Result in terms of precision, recall, f-measure

Regarding the validity of the proposed categories, the result of each type is displayed separately in Table 4. Results in Table 4 show that the highest results are achieved with type A, B and D. Type D approach is very effective: these terms have a very direct and strong sentiment. If someone says that they choose/hate/prefer entity 1, they state a clear sentiment about entity 1. Such opinions rarely have a different sentiment as in case of sarcasm. Type B is very similar to type A. The used approach is very efficient, especially that it is mainly used for expressing superlative opinions. In superlative, the sentiment is toward one entity and it makes it easier to identify the sentiment of the opinion. The results for Type C, JJR/DTJJR comparatives with no sentiment, and type E neutral comparatives are a little lower than the others because the comparative keywords are not decisive on their own. When the comparative keywords have a sentiment, the estimated sentiment is usually more accurate. For comparative keywords with no sentiment, looking for the surrounding features and terms offers a way to identify the sentiment. The proposed technique achieves high results in all five types. The quality of the used lexicon can affect the results; thus, in this paper a combination of lexicons is collected, and additional terms are added to keep the result from being highly affected by unidentified terms.
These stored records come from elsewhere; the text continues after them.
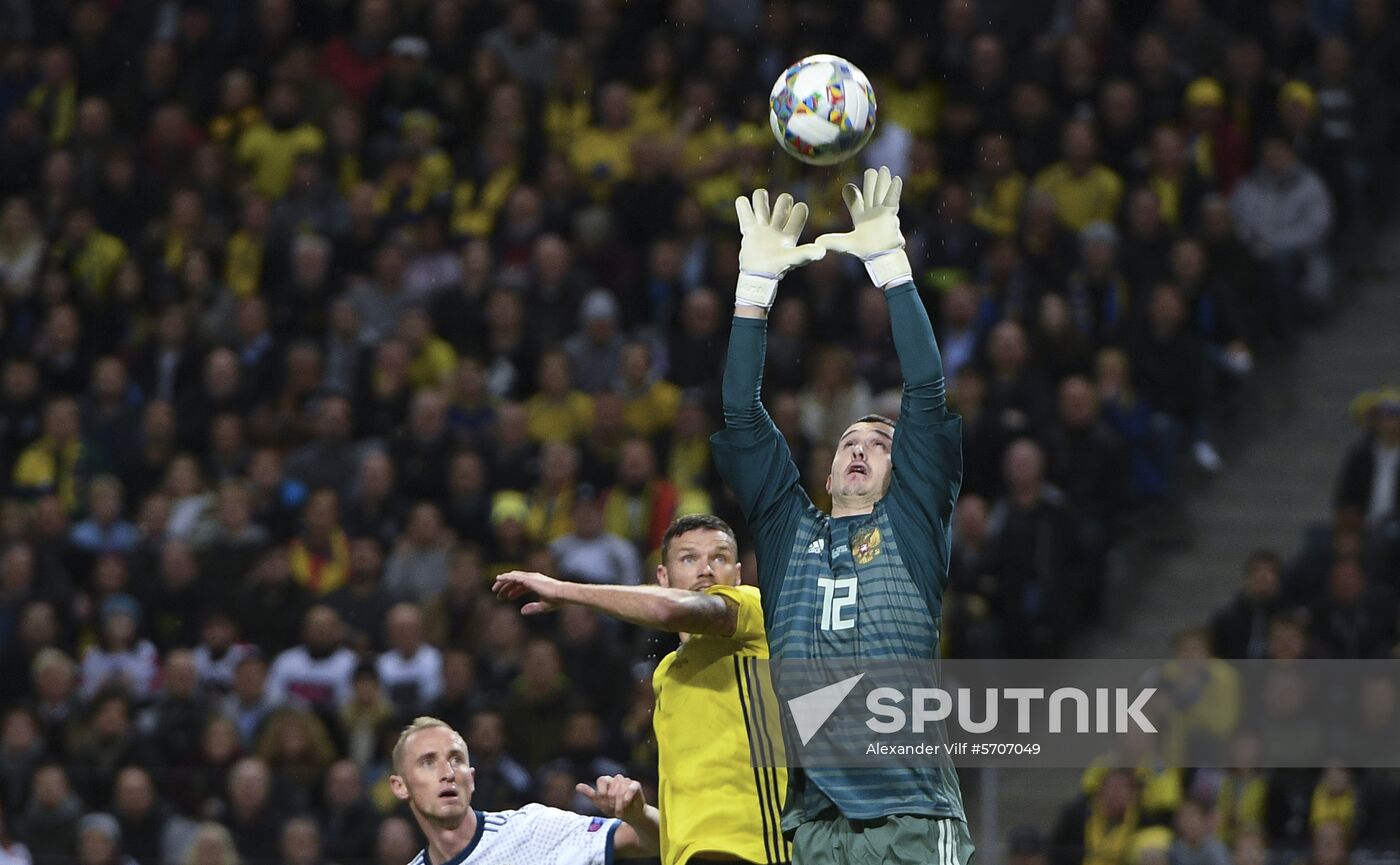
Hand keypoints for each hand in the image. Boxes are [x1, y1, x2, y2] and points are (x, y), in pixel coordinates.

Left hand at [492, 570, 565, 614]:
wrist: (562, 594)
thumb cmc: (557, 600)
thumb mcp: (543, 606)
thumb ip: (533, 608)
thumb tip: (522, 611)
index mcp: (536, 584)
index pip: (521, 586)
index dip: (513, 591)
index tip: (507, 597)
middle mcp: (532, 578)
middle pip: (515, 581)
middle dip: (506, 587)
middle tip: (498, 594)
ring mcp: (530, 577)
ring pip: (512, 578)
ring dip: (503, 583)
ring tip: (494, 590)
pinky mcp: (528, 579)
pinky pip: (513, 576)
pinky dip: (505, 577)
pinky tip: (498, 579)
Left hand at [576, 774, 646, 823]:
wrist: (630, 816)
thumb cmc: (614, 808)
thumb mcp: (600, 803)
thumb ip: (590, 794)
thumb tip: (577, 786)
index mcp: (607, 780)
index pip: (602, 780)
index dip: (602, 792)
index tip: (604, 803)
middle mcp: (617, 778)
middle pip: (612, 787)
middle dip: (611, 801)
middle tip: (613, 810)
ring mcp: (627, 781)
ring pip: (621, 789)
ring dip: (619, 803)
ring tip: (619, 812)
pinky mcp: (636, 785)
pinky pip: (630, 789)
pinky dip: (627, 798)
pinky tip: (625, 805)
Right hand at [734, 189, 824, 308]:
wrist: (756, 277)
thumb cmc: (777, 269)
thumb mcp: (793, 259)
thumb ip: (806, 253)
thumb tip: (822, 251)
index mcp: (791, 233)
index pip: (800, 212)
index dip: (799, 210)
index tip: (796, 212)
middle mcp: (778, 228)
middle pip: (782, 202)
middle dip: (781, 202)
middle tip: (775, 215)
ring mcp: (763, 228)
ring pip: (762, 201)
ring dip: (760, 199)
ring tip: (759, 206)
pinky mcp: (749, 230)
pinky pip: (744, 210)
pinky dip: (743, 205)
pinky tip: (745, 209)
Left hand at [815, 165, 911, 287]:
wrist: (881, 257)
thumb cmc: (865, 252)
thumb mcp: (845, 245)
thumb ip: (832, 241)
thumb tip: (816, 241)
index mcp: (860, 219)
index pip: (855, 203)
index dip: (852, 195)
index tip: (848, 187)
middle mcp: (872, 214)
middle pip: (870, 195)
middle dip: (870, 184)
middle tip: (870, 171)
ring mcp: (882, 213)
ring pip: (881, 194)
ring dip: (882, 182)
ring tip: (883, 169)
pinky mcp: (891, 215)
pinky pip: (892, 200)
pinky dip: (894, 190)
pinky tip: (896, 179)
Table 4 Precision, recall and f-measure of the all five comparative keywords’ categories

5 Conclusion

This paper proposes a technique for sentiment analysis of comparative Arabic opinions. To the best of our knowledge, this is the first work to address this problem with the Arabic language. The proposed technique shows high results of 99% and 94% f-measure of correctly identified directions of the comparative relations. It uses available resources for the best results and limits the human interaction to the initial steps of collecting lexicons and categorizing comparative keywords, which shows potential for fully automating the process. It categorizes comparative keywords used to express opinions into five categories and processes them separately. Separating the analysis of each category achieves better results as each category has its own characteristics. The technique uses the linguistic structure of comparative opinions while considering how opinion holders tend to express their subjective opinions in a comparative manner. The technique also offers a way of addressing comparative opinions with no obvious sentiment and no features which form a good portion of comparative expressions found online.

The future work of this research is to address implicit features for the sentiment analysis. Implicit features are inferred from the text and not directly stated in the text. Studying how to analyze the sentiment of comparative opinions with more than one relation and more than two entities are set for future work. Moreover, addressing the continuous updating of the used lexicon by adding new features that do not exist in it is a way to keep the high results for all domains. The supervised technique can also be used for identifying the sentiment of comparative opinions guided by the work presented in this paper for selecting features to train algorithms. Finally, a larger comparative opinion dataset is to be collected for testing the proposed technique on a larger scale.